A/B Testing at Scale: How SignalForge Used Experimentation to Rebuild Their Search Experience

Tech · 7 min read

A/B Testing at Scale: How SignalForge Used Experimentation to Rebuild Their Search Experience

SignalForge, a discovery platform for developer content, identified search as a major pain point: queries returned noisy results and latency spikes during peak times. The product team framed a series of hypotheses: that relevance tuning would increase click-through-rate, that client-side caching could lower latency, and that progressive rendering could improve perceived performance. They designed a layered experiment plan to evaluate each change independently and in combination.

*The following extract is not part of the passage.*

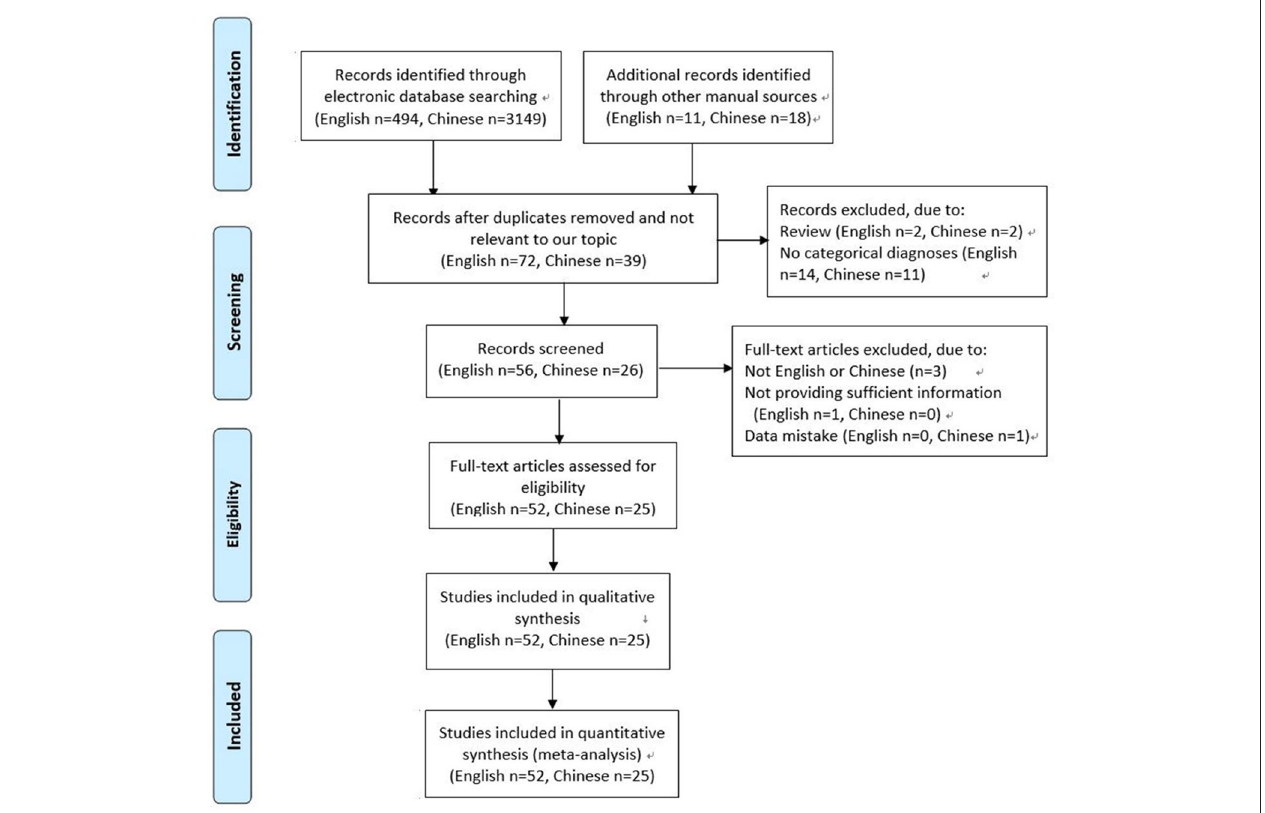
FIGURE 1 | Flow diagram of the study selection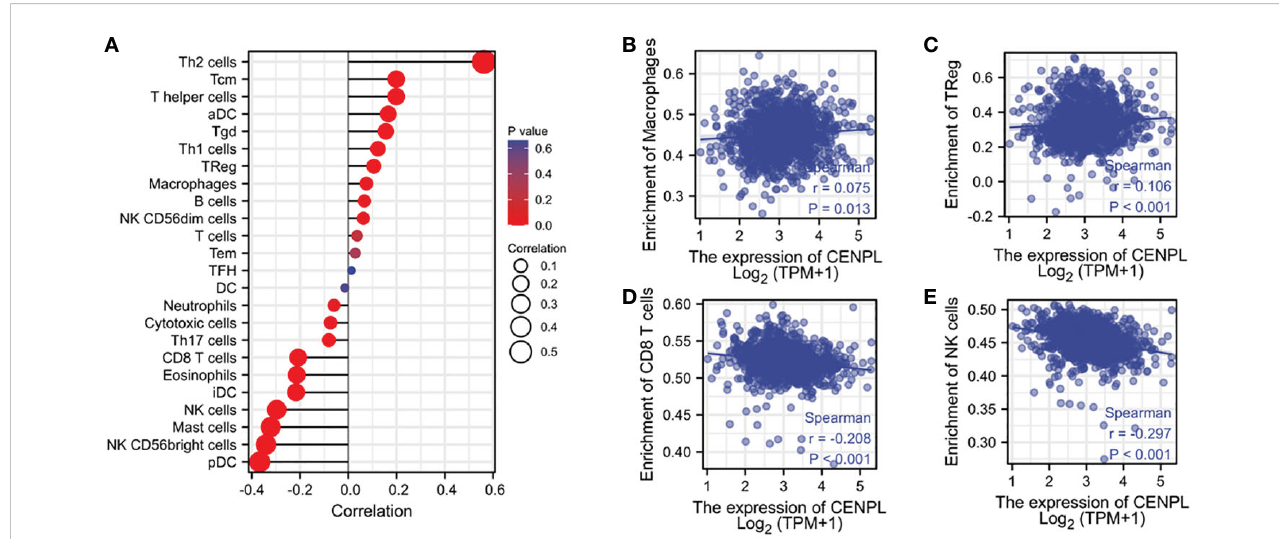
FIGURE 7 Associated between CENPL with immune cell in fi ltration. (A) Correlation between the expression level of CENPL and various immune cell in fi ltration. (B) Correlation between CENPL expression and macrophages. (C) Correlation between CENPL expression and Tregs. (D) Correlation between CENPL expression and CD8+T cells. (E) correlation between CENPL expression and NK cells.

The team instrumented 25 experiments across ranking weights, query rewriting rules, and UX-level changes like infinite scroll vs paginated results. They also introduced a fallback gating mechanism so users would see a simpler, cached result set if the full ranking pipeline exceeded a latency threshold. Experimentation showed that a modest relevance re-weight increased CTR by 11%, while client-side caching reduced 95th percentile latency by 310ms. The combination of relevance improvements and progressive rendering delivered the biggest win.

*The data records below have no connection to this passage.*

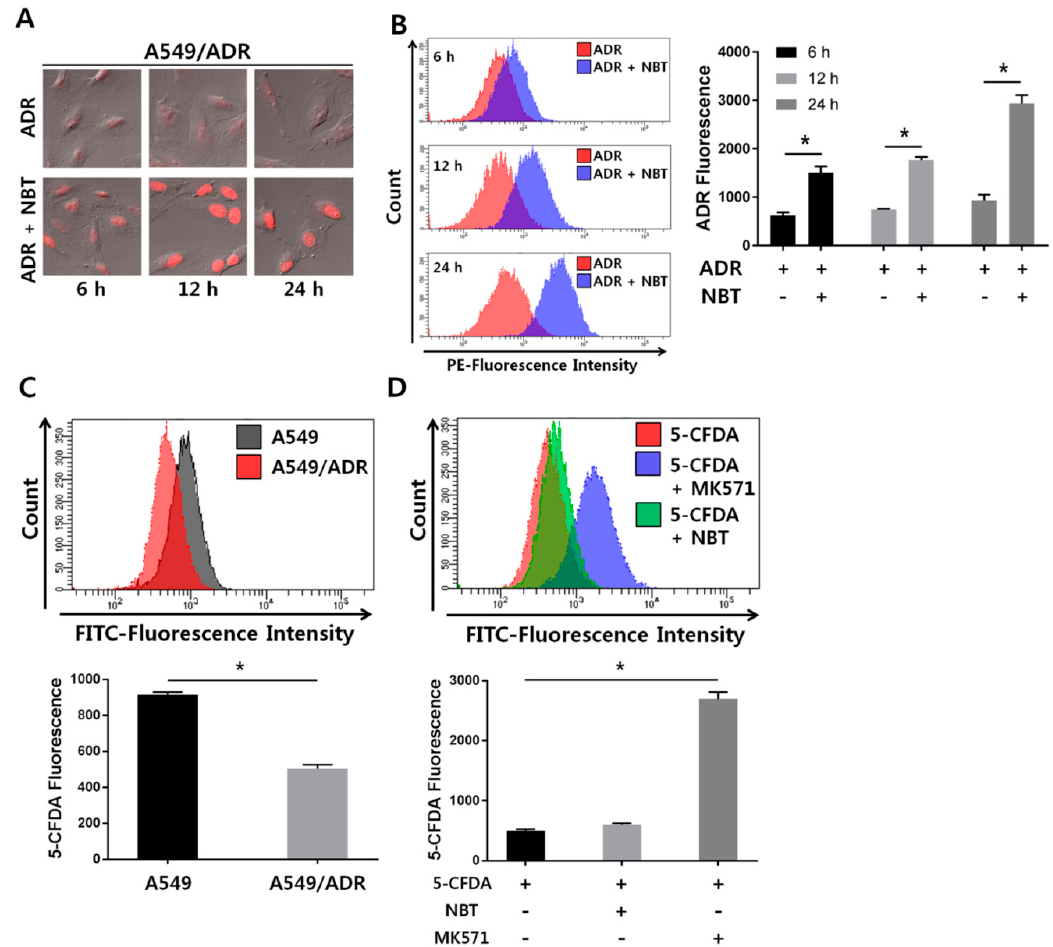
Figure 6. NBT enhances intracellular accumulation of ADR in A549/ADR cells. ( A ) Confocal microscopy images showing ADR accumulation in A549/ADR cells treated with 0.5 µ M ADR alone (red) or ADR in combination with 50 µ M NBT for 6, 12, and 24 h. ( B ) The histogram shows the relative fluorescence intensity of ADR uptake in A549/ADR cells treated with/without 0.5 µ M ADR. ( C ) Intracellular 5-carboxyfluorescein (5-CF) retention as a measure of MRP1 activity in A549 and A549/ADR cells. ( D ) A549/ADR cells were treated with 5-carboxyfluorescein diacetate (5-CFDA) (10 µ M) for 30 min with or without the addition of NBT (50 µ M), MK571. * p < 0.05.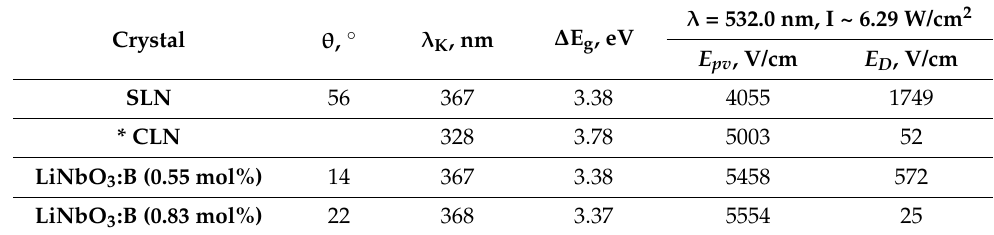
Table 3. Photoelectric PILS parameters and bandgap of LN crystals at T = 25 ◦ C. Table is reproduced with the permission of Pleiades Publishing from papers N. V. Sidorov et al., Techn. Phys. 2020 V. 65 P. 627–634, DOI: https://doi.org/10.1134/S1063784220040192 (accessed on 26 March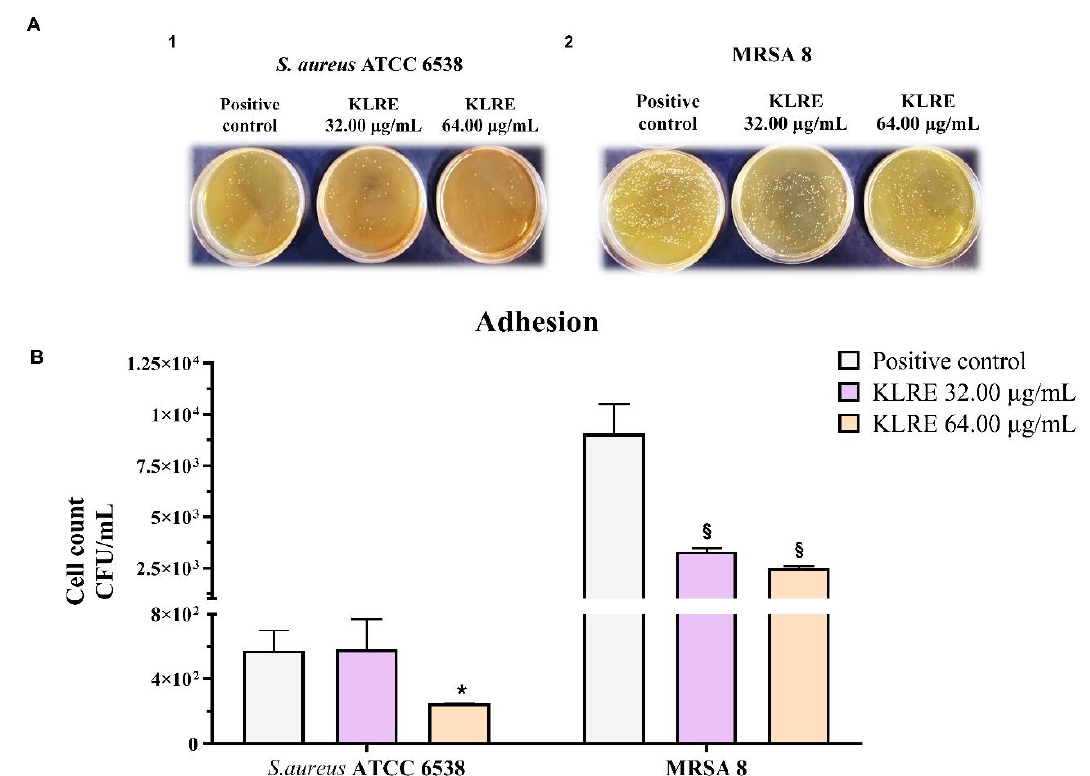
Figure 6. Effect of K. lappacea root extract (KLRE) on the adhesion of S. aureus ATCC 6538 and MRSA 8 to human lung A549 cell line. ( A 1, A 2). Representative photographs of plate bacterial count. ( B ). Quantitative analysis of bacterial adhesion to A549 cells. Light grey histograms: A549 cells infected with S. aureus ATCC 6538 or MRSA 8 strains (positive controls). Violet histograms: A549 cells infected with standard or clinical strains and simultaneously treated with 32.00 µ g/mL of KLRE. Pink histograms: A549 cells infected with standard or clinical strains and simultaneously treated with 64.00 µ g/mL of KLRE. The values are expressed as colony-forming unit mL − 1 (CFU/mL). The bars represent means ± SD of three independent experiments performed in triplicate (SD = standard deviation). Statistically significant differences, determined by one-way analysis of variance ANOVA, are indicated: * p ≤ 0.05, § p ≤ 0.0001 versus positive control.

Crucially, the product and engineering teams used sequential rollouts with burn-in periods and real-time dashboards to detect negative regressions. They also tracked long-term engagement, not just immediate clicks, to ensure the changes didn't promote short-term gimmicks. The project demonstrates how a disciplined experimentation framework can de-risk major UX overhauls while uncovering non-obvious interactions between backend and frontend choices.